___ Study material ___
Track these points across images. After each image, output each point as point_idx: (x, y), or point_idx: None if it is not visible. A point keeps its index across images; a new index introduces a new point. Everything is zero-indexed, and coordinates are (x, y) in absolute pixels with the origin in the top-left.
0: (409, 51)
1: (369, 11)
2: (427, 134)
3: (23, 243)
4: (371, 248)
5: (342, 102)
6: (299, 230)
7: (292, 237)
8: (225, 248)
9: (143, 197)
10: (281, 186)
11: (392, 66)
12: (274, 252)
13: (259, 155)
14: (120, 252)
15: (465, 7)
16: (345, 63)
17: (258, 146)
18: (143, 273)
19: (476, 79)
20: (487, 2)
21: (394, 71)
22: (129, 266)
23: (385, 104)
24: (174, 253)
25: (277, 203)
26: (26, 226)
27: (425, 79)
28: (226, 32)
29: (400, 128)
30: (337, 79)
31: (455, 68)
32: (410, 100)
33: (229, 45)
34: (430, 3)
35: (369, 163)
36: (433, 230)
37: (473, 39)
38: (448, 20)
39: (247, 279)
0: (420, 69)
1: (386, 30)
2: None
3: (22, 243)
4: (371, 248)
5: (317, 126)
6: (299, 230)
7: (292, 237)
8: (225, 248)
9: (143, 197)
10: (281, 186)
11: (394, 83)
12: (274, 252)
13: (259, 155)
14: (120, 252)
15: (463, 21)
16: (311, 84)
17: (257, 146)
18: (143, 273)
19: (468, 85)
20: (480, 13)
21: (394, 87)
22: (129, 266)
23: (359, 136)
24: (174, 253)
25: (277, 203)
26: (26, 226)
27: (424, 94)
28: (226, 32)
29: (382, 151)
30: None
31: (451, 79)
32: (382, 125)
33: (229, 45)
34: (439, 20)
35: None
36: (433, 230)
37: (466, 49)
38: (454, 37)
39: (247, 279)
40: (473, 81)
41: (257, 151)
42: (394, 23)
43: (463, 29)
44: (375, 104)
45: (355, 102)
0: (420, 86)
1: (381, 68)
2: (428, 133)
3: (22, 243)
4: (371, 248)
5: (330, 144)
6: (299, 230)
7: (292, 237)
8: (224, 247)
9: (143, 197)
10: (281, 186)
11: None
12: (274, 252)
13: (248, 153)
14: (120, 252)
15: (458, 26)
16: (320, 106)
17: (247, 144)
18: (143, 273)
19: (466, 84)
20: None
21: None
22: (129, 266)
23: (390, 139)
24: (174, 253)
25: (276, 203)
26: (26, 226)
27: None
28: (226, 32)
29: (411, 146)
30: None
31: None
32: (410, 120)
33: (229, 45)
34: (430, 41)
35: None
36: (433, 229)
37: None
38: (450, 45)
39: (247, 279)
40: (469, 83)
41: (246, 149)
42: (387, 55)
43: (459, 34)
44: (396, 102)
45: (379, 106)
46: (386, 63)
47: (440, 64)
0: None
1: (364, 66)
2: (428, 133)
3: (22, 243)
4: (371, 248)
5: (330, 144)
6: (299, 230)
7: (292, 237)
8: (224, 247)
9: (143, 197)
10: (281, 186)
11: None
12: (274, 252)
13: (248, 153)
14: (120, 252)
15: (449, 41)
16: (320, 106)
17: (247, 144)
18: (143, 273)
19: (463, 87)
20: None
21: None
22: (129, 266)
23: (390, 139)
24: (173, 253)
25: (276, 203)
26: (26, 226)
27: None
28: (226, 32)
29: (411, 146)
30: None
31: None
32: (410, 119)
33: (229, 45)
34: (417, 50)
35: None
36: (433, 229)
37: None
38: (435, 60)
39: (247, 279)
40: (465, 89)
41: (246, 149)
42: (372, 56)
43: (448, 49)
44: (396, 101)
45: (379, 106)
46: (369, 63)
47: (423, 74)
___
___ Study material ___
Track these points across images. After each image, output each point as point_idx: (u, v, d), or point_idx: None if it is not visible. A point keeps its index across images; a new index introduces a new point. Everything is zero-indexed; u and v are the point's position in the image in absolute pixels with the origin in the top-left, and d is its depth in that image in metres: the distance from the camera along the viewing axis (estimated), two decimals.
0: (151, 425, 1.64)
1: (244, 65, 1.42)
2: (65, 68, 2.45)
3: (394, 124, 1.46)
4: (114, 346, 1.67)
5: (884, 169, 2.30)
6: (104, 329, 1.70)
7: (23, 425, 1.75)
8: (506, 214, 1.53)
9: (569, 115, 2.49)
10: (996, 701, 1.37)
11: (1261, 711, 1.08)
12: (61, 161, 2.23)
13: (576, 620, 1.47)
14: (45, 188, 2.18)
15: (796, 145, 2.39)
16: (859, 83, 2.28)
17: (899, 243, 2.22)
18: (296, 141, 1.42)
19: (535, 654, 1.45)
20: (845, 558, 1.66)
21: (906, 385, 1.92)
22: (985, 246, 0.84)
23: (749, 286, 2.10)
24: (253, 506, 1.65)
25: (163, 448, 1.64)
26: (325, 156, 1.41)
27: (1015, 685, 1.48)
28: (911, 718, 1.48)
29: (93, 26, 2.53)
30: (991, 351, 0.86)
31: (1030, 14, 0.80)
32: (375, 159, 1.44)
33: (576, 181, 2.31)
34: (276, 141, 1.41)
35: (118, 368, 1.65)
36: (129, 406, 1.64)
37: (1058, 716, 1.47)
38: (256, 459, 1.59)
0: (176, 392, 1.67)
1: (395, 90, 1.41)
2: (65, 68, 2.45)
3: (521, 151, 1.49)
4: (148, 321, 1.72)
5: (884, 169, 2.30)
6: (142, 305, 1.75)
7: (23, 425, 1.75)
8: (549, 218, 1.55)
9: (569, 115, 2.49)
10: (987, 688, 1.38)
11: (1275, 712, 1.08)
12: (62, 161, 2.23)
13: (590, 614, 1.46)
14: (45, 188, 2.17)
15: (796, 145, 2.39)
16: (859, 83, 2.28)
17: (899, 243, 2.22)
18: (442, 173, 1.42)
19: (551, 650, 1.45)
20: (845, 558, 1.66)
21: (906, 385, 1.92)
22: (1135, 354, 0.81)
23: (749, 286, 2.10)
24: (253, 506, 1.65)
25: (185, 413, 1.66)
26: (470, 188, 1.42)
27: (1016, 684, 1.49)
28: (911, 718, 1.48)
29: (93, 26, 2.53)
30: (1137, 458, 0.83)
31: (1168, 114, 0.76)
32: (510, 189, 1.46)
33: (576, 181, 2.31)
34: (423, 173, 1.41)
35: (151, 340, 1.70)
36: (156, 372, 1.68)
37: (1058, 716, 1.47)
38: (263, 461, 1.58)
___
Assigned task: Reproduce the entries above exactly, but only the lines between the line holding "19: (476, 79)" and the line holding "37: (473, 39)", inclusive.

The answer:
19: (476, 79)
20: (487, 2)
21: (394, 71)
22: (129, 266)
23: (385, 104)
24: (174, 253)
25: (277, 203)
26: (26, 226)
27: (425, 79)
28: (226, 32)
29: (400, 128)
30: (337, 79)
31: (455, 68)
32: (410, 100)
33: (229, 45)
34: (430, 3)
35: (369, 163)
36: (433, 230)
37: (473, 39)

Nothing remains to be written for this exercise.